Примечание к странице 142.
«Итак, тогда почти по всей Галлии в городах, селениях и замках школярами, не только внутри школ, но и на перекрестках; и не только учеными или взрослыми, но и детьми и простецами, или, конечно, глупцами, велись споры о святой Троице, которая есть Бог, и т. д.» — Epist. 337, и ср. Epist. 332. Бернар поначалу отказывался вступать в противоборство с Абеляром не просто потому, что из-за отсутствия опыта в подобных битвах он был мало пригоден к схватке с этим диалектическим Голиафом — человеком войны от юности его, — но потому, что сами такие дискуссии, по его мнению, были оскорблением веры. — Epist. 189. Он осуждает Абеляра как неправого не только в его еретических выводах, но и в самом принципе: «Cum ea ratione nititur explorare, quæ pia mens fidei vivacitate apprehendit. Fides piorum credit, non discutit. Sed iste Deum habens suspectum, credere non vult, nisi quod prius ratione discusserit». — Epist. 338.
Примечание к странице 143.
В глазах Ансельма и Бернара отрицать реальность Идей — значит отрезать себе единственный путь к спасению из грубой области чувственного.

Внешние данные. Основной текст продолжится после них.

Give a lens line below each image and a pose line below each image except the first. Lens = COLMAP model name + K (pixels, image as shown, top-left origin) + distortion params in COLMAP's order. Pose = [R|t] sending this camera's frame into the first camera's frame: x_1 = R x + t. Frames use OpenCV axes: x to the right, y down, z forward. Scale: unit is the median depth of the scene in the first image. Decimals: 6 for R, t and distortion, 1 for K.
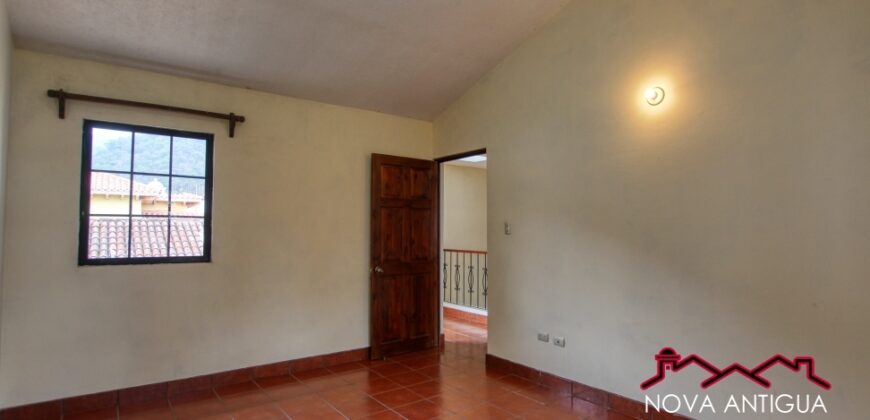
lens RADIAL K [[443.0, 0, 435.6], [0, 443.0, 212.0], [0, 0, 1]] dist [-0.030633, 0.002355]
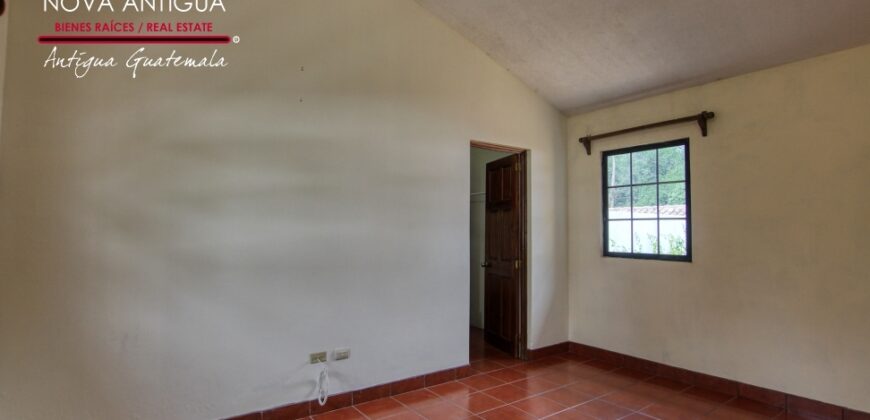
lens RADIAL K [[443.0, 0, 435.6], [0, 443.0, 212.0], [0, 0, 1]] dist [-0.030633, 0.002355]
pose [[-0.025636, -0.045386, -0.998641, 0.554745], [0.033641, 0.998364, -0.046237, 0.025365], [0.999105, -0.034780, -0.024067, 0.447517]]
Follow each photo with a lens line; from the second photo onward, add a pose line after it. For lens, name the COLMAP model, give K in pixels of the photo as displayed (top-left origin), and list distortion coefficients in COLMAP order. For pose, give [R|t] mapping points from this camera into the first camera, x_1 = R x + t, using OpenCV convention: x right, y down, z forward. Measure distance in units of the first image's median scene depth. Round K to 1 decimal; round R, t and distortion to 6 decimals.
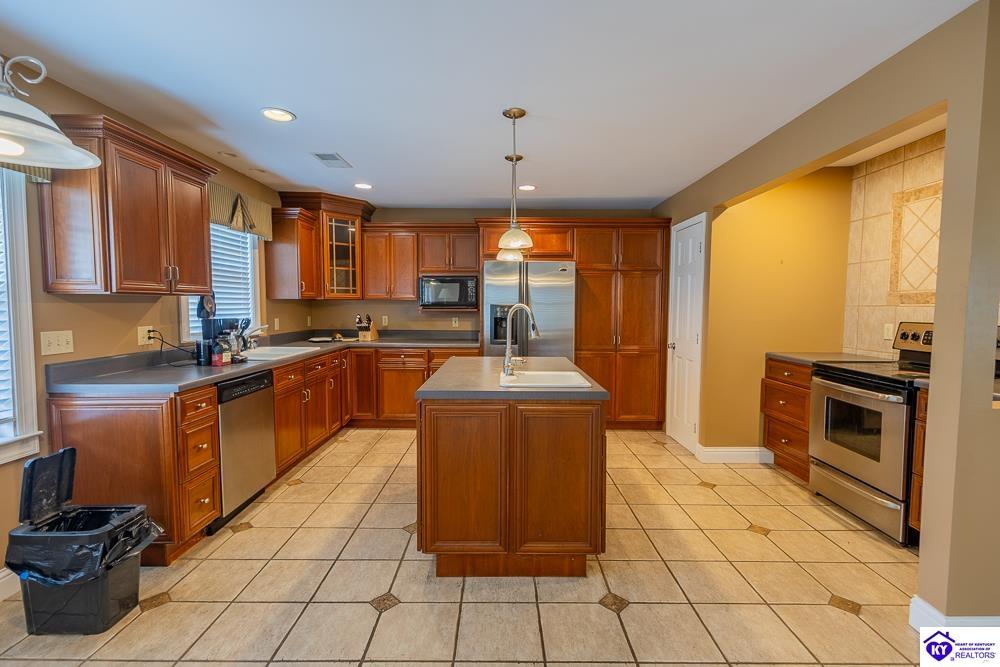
lens RADIAL K [[462.1, 0, 500.0], [0, 462.1, 333.5], [0, 0, 1]] dist [0.013704, -0.000358]
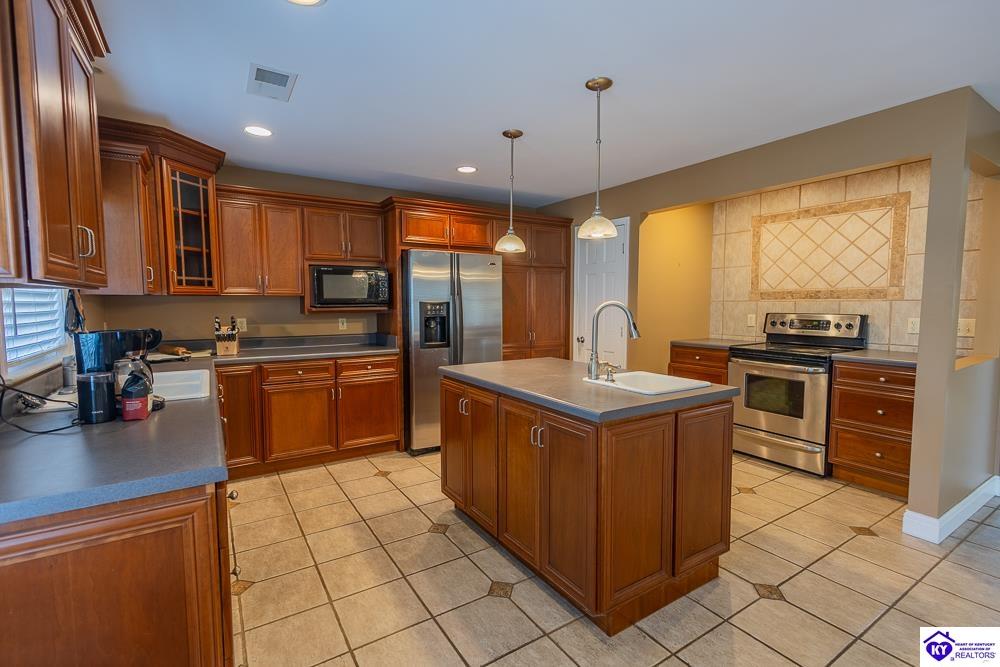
lens RADIAL K [[462.1, 0, 500.0], [0, 462.1, 333.5], [0, 0, 1]] dist [0.013704, -0.000358]
pose [[0.837372, -0.044218, 0.544842, -0.429401], [0.039211, 0.999014, 0.020813, -0.019519], [-0.545225, 0.003935, 0.838280, 0.249774]]
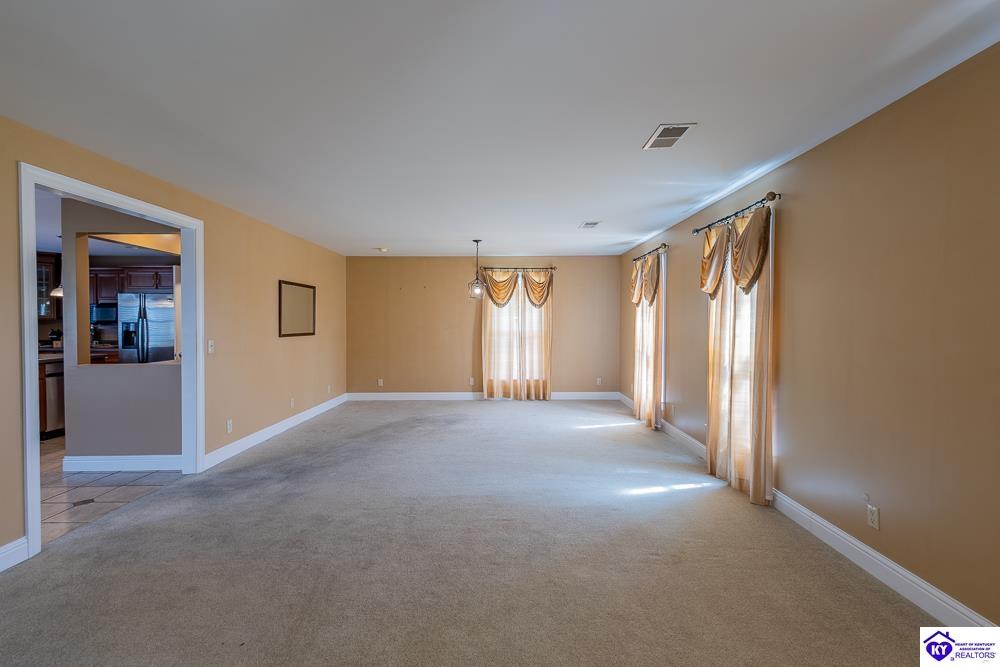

Тогда ни у веры, ни у разума не остается никакой основы для деятельности. Мы достигаем истины лишь посредством Идей, в силу нашей сущностной связи с Божественным Источником Идей — Бесконечной Истиной. Та Высшая Истина, которая придает существующим вещам их реальность, является также источником истинных мыслей в нашем уме. Таким образом, наше знание — это озарение, зависящее от состояния сердца по отношению к Богу. На этом принципе всякое сомнение должно быть преступным, а любая ересь — порождением не сбитого с толку ума, а порочного сердца.